Heute sind wir in circa 12 Städten vertreten und in verschiedenen Regionen, unter anderem in Kalabrien, Abbruzzen, Apulien, Venezien.

Bisher haben wir noch keine klare Struktur da wir uns noch im Formierungsprozess befinden und mit vielen sympathisierenden Genossen in Diskussionen stehen. Wir haben ein internetportal eingerichtet und geben auf nationaler Ebene ein eigenes Heft heraus, das sich „Resistenza“ nennt (“Widerstand“), in dem wir unsere Position und Meinung vertreten. Wir finanzieren uns durch Mitgliedsbeiträge und den Verkauf von Material, das beinhaltet auch Bücherverkauf.

In den kommenden Monaten werden wir uns im Rahmen einer Konferenz auf nationaler Ebene zusammensetzen, auf der wir weitere Schritte besprechen werden. Klar ist jedenfalls, dass wir auf der Seite der Arbeiter aktiv gegen die Angriffe der Prodi-Regierung kämpfen. So haben Genossen von Controcorrente eine wichtige Rolle bei den Protesten gegen die Privatisierung der Fincantiere gespielt. Unser Protest richtet sich dabei auch gegen die Gewerkschaftsführung der CGIL und gegen ihre bremsende Rolle. Wir kämpfen für die Verteidigung der Renten und des öffentlichen Gesundheitssystems, das nach und nach ausgehöhlt wird. Durch unsere laufende Arbeit lernen wir neue Leute kennen, die wir in unsere Arbeit einbinden.

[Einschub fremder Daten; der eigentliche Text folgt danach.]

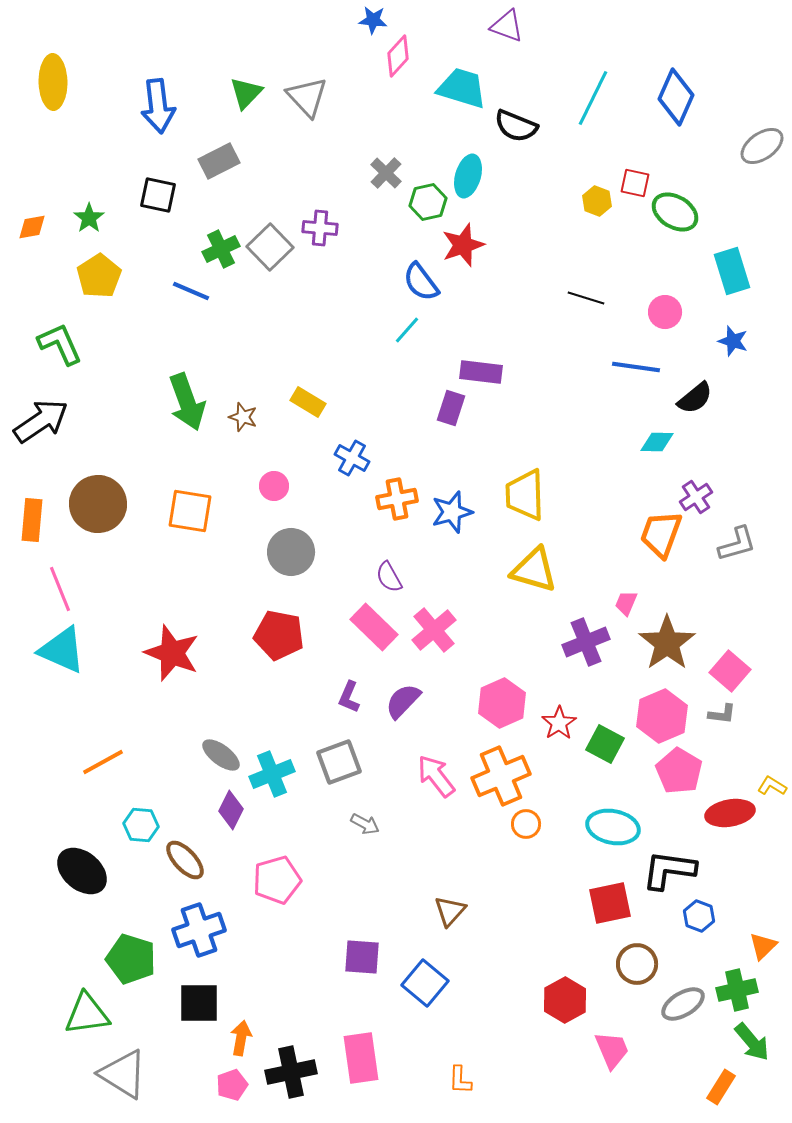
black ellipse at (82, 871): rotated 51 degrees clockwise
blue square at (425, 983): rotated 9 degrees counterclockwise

Was sind eure nächsten Ziele?

Unser nächstes Ziel ist es, im Hinblick auf die anstehende nationale Konferenz der PRC, kritischen Schichten innerhalb der PRC zu vereinen. Ebenso denken wir, dass auch über die Mitgliedschaft der PRC hinaus, die Vernetzung mit anderen linken Kräften gesucht werden muss und über den Aufbau einer klassenbewussten, antikapitalistischen Linken diskutiert werden muss. In Italien ist eine politischer Wende bitter nötig, die Linke muss sich organisieren, und in ihr eine neue Generation von antikapitalistischen Aktivisten entwickeln. Es gilt die linken Kräfte zu bündeln und zusammenzuführen. Als revolutionäre Marxisten und Kommunisten kämpfen wir dafür, innerhalb und außerhalb der PRC.

Weitere Infos unter: www.controcorrentesinistraprc.org (italienisch)

Alessandro Leni hat Politikwissenschaften studiert und ist zur Zeit arbeitssuchend.

Er war eine Legislaturperiode lang Stadtrat für die PRC in Genua.

Mara Armellin ist Soziologin und arbeitet als prekär Beschäftigte in Rahmen von sozio-kulturellen Projekten. In der PRC ist sie Mitglied des politischen Komitees der Föderation Treviso.